His 248 and Ala 303 of mTMEM2 are essential for HA depolymerization activity. AC, comparison of HA depolymerization activity between single amino acid replacement proteins. Single replacement constructs (A, H248N [open triangle] and A303F [closed triangle]; B, V279I [open diamond]; C, K337E [open square] and S359T [closed square]) were transfected into HEK293T cells and incubated with FITC-HMW-HA for cellular HA depolymerization assays. D, a double replacement construct (H248N/A303F [closed circle]) was transfected into HEK293T cells. FITC-HMW- HA was added to the cells for 48 h and the culture medium was subjected to gel chromatography. Wild-type mTMEM2 represents the positive control (no mark), and negative control is shown as a dotted line. E and F, mTMEM2 single (E) and double (F) replacement proteins detected by FLAG-tagged protein expression levels. mTMEM2 (wild) is a positive control and an empty vector (mock) serves as the negative control. GAPDH was used as an immunoblotting loading control.

Using the 3D structural analysis software AlphaFold2 (28), the 3D structures of the mTMEM2 ECD, the substituted mTMEM2 ECD (H248N/A303F), and the hTMEM2 ECD were compared (Fig. 7, AC). Comparison of the GG domain structure between active and inactive TMEM2 ECDs from two different orientations (Fig. 7, shown in red circles) indicates that the conformational change in the GG domain protrusion of the inactive mTMEM2 ECD (H248N/A303F) is similar to that of the hTMEM2 GG domain (Fig. 7, B and C). We also compared the GG domains of full-length mTMEM2 and hTMEM2 with the corresponding GG1 domain of the full-length hHYBID using AlphaFold in the UniProtKB database (https://www.uniprot.org/help/uniprotkb) (Fig. 7, DF, shown in red circles). The conformational structure of inactive hTMEM2 (Fig. 7E) was different from those of active mTMEM2 and hHYBID, which have similar helix-like structures (Fig. 7, D, and F).

Figure 7.

Figure 7

Predicted 3D structures of mTMEM2, hTMEM2, and hHYBID. The 3D structures of the TMEM2 extracellular domain (ECD) were predicted using the 3D structural analysis software AlphaFold2 (28). The GG domain structures of mTMEM2 (A), substituted mTMEM2 (H248N/A303F) (B), and hTMEM2 (C) were compared from two different orientations. The GG domain protrusions of each ECD with the different structures are shown in red circles. The 3D GG domain structures of mTMEM2 (D), hTMEM2 (E), and hHYBID (F) were obtained from AlphaFold data in UniProtKB (https://www.uniprot.org/help/uniprotkb) and compared. The GG domain protrusions of active mTMEM2 and hHYBID showed similar structures (red circles) but that of inactive hTMEM2 was different.

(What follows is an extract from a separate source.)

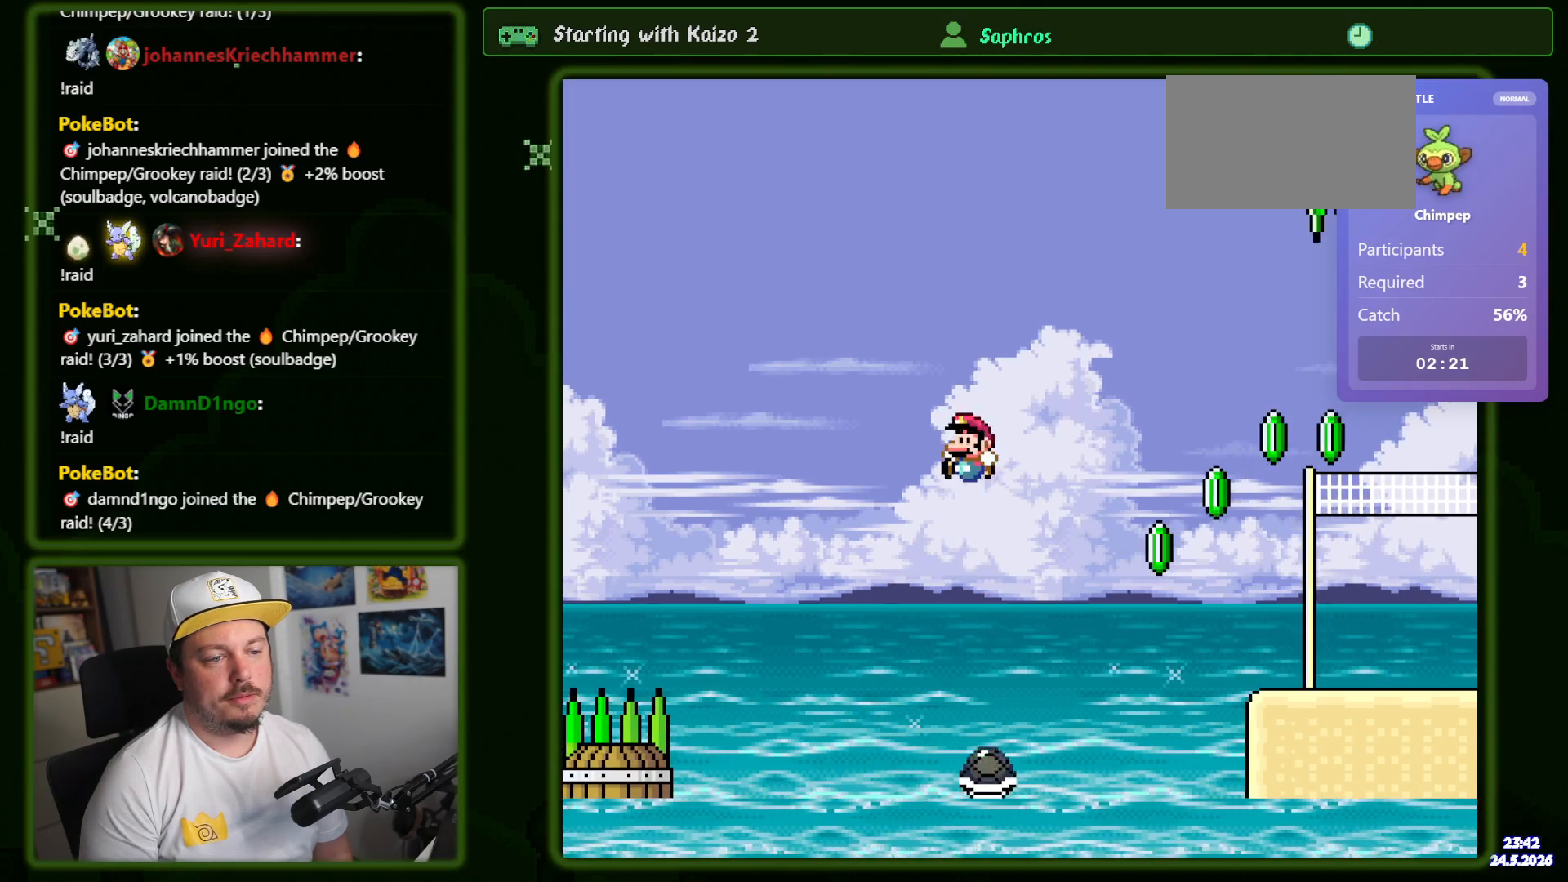
{"buttons": ["Y", "DPAD_RIGHT"], "events": [[50, "DPAD_RIGHT", "down"], [250, "DPAD_RIGHT", "up"], [384, "DPAD_LEFT", "down"], [467, "DPAD_LEFT", "up"], [484, "DPAD_RIGHT", "down"]]}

The effects of proinflammatory cytokines and TGF-β in human dermal fibroblast are abrogated by the knockdown of TMEM2

The results described earlier demonstrate that hTMEM2 has no catalytic HA-degrading activity. Therefore, we examined the roles of hTMEM2 with respect to the regulatory function expected from our previous studies (13, 14). Twenty-four-hour stimulation of NHDFs with a cocktail of proinflammatory cytokines (containing 1 ng/ml of IL-1β, IL-6, and TNF-α) promoted the upregulation of TMEM2 and HAS2 mRNA expression levels (Fig. 8A (a), C,); however, HYBID mRNA expression was suppressed (Fig. 8A (b)). Notably, pretreatment with TMEM2 siRNA canceled the effects of these proinflammatory cytokines (Fig. 8A (a), (b), and C).

Figure 8.

Figure 8

The effects of proinflammatory cytokines in NHDFs are abrogated by the knockdown of hTMEM2. A, the mRNA expression of human TMEM2 and HYBID in proinflammatory cytokine-stimulated NHDFs. NHDF cells were pretreated with NTC (C) or hTMEM2 (T) siRNAs. After 24 h, the media were changed with or without the proinflammatory cytokine cocktail (1.0 ng/ml PBS, same ratio mixture of TNFα, IL-1β, and IL-6). TMEM2 and HYBID mRNA expression levels were determined by qRT-PCR after 24 h of stimulation. GUSB was used as a loading control. B, the expression levels of hHYBID and hTMEM2 proteins in NHDFs. After 48 h of stimulation with the cytokine cocktail (0.1, 0.3, and 1.0 ng/ml), the protein expression levels of hHYBID and hTMEM2 were determined via immunoblotting using specific antibodies. GAPDH was used as the loading control. C, the mRNA expression of human HAS2 in cytokine-stimulated NHDFs. The total RNAs are the same as those used in A. The HAS2 mRNA expression levels were determined by qRT-PCR. GUSB was used as a loading control. D, induction of HA in cytokine-stimulated NHDF culture medium. The concentration of HA in each medium was detected using an HA Quantification Kit. The culture medium was collected at the same time as (B). The control concentration (PBS) was set at 1.0 and the HA amount was shown as ratio (fold increase). A, C, and D, values represent the mean ± S.E.M. (n = 3). ∗∗p < 0.01, ∗∗∗p < 0.005 versus the control (PBS or C) (Tukey’s test).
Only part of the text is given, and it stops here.